Discover the standout watches spotted at the 2025 Met Gala, from Usher’s diamond-set Reverso to Pusha T’s Rainbow Daytona. A bold, insider look at the best wristwear on fashion’s biggest night.
The Met Gala has always been a mirror—sometimes distorted, sometimes divine—and this year’s reflection was sharp, clean-lined, and deeply personal. The 2025 theme, “Superfine: Tailoring Black Style,” honored the legacy of Black dandyism and the rich history of Black fashion through the lens of precision tailoring. With a dress code dubbed “Tailored for You,” attendees brought custom swagger and archival references in equal measure—and, crucially, more than a few watches that deserved their own museum vitrines. From stealthy collector’s pieces to loud, legacy-defying flexes, the wrists did not disappoint. Here’s our curated rundown of the best timepieces spotted beneath the cuffs (and occasionally on top of them) at fashion’s most bespoke night.
A curveball—but one that makes sense the longer you look. Usher showed up in a slinky custom ensemble with the Reverso One Duetto in pink gold peeking out like a secret. Ostensibly a women’s watch, but in execution? A jewelry box flex turned elegant subversion. The diamond-set case caught the camera flash like a strobe at Studio 54.
Only Rocky could make one of the world’s thinnest mechanical watches feel like a power move. The Octo Ultra's sandblasted titanium case practically disappeared against his all-black look, giving the whole thing a sense of levitating cool. As always, the man knows his proportions.
Pharrell lives in his own dimension—and so does his RM. The 74-02, with its bright red Gold Carbon TPT® case and automatic tourbillon, looked less like a watch and more like a device for interstellar communication. This wasn’t styling. It was summoning.
A villain-era choice—and we mean that as high praise. Pusha T turned up in full crimson menace mode, letting the Rainbow Daytona do the most talking. Ever the contrarian, he paired one of Rolex’s most flamboyant creations with a look that suggested he might own the building.
A deep cut and a sharp pull. Cartier’s jump hour Tank à Guichets—yellow gold-cased, barely-there dial—is about as restrained as it gets. On Golding’s wrist, it read like a knowing nod to the old-school collectors in the room. Quiet, considered, lethal.
Goggins, ever the eccentric gent, showed up looking like a Southern Gothic sorcerer. The Openface calendar from Vacheron kept the spell intact—transparent dial, platinum case, full complication suite. Borderline baroque in all the best ways.
A pocket-sized powerhouse, much like Simone herself. The Mini Royal Oak in white frosted gold sparkled like crushed ice under the lights, underscoring that small doesn't mean subtle. No one wore their watch with more kinetic energy.

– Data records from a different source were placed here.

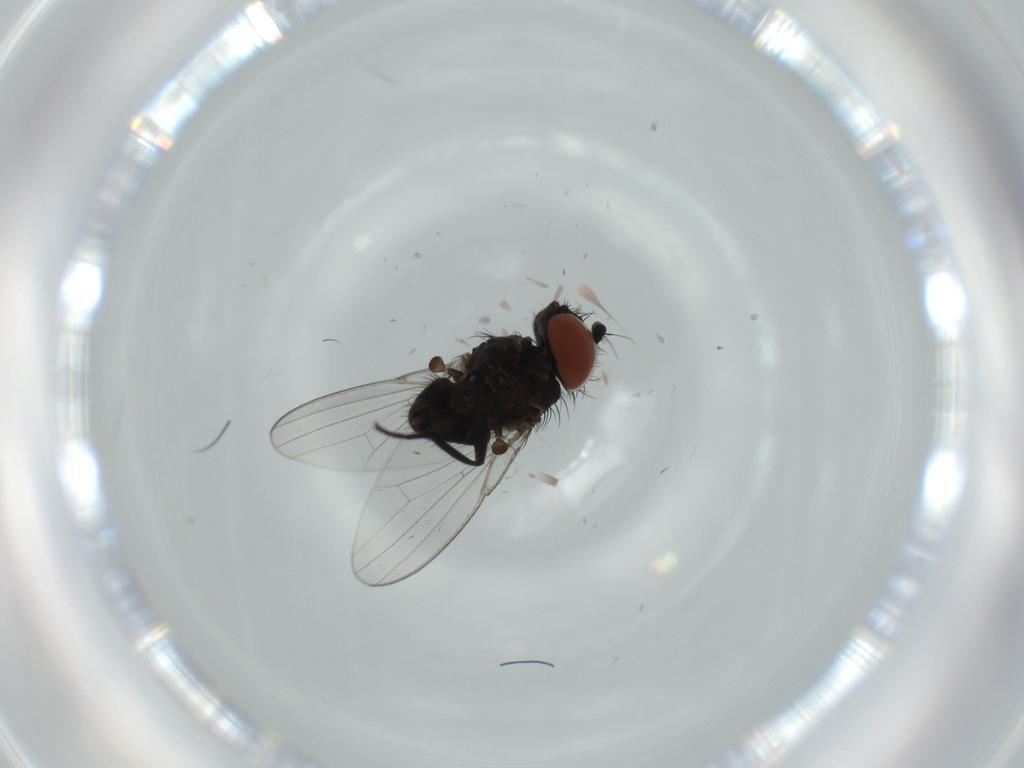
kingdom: Animalia
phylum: Arthropoda
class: Insecta
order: Diptera
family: Milichiidae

A samurai tourbillon inside a hand-engraved gold armor case? Tyler Perry came dressed for myth-making. The RM 47 is borderline operatic in its drama—which, for Perry, feels like the right tempo.
Hurts kept it classic. The blue-dial Navitimer was a touchdown in understatement, its slide rule bezel a nod to the golden age of aviation — and maybe a flex for those who know he flies private now.
Pure stealth wealth. Barkley’s Vantablack Tourbillon looked like it had absorbed all surrounding light—and maybe a few egos too. Moser’s blank-dial signature hit different here: part villain origin story, part minimalist poetry.
Let’s not pretend this was subtle. The Emerald Billionaire III is 714 baguette-cut emeralds mounted on a literal cage of excess. Maluma wore it like a guy who knows his wrist is getting its own Getty Images slideshow. Zero notes.
One of the buzziest breakout stars of the night also had one of the buzziest Royal Oaks. The turquoise dial against yellow gold hit with Miami-in-the-'80s energy—all shimmer and swagger. Shaboozey’s wrist is officially on the map.
Kaytranada came through with the thinking man’s Reverso. The Duoface Tourbillon is a time-traveling marvel—steel cased, double-dialed, full of secrets. The kind of watch you wear if you DJ in Paris but meditate in Kyoto.
Batiste’s striped Cartier was pure camp—and absolutely perfect. Half feline, half fever dream, the “Zebra” is the sort of haute whimsy you wear once a year, on this very night, to remind the world that timepieces can still be fun.
This year’s red carpet told a wristful of stories. Fewer logos, more nuance. A healthy mix of collector catnip and maximalist mischief. And maybe that’s the shift: watches are no longer just status symbols — they’re statements of taste, timing, and sometimes total chaos. Long may it continue.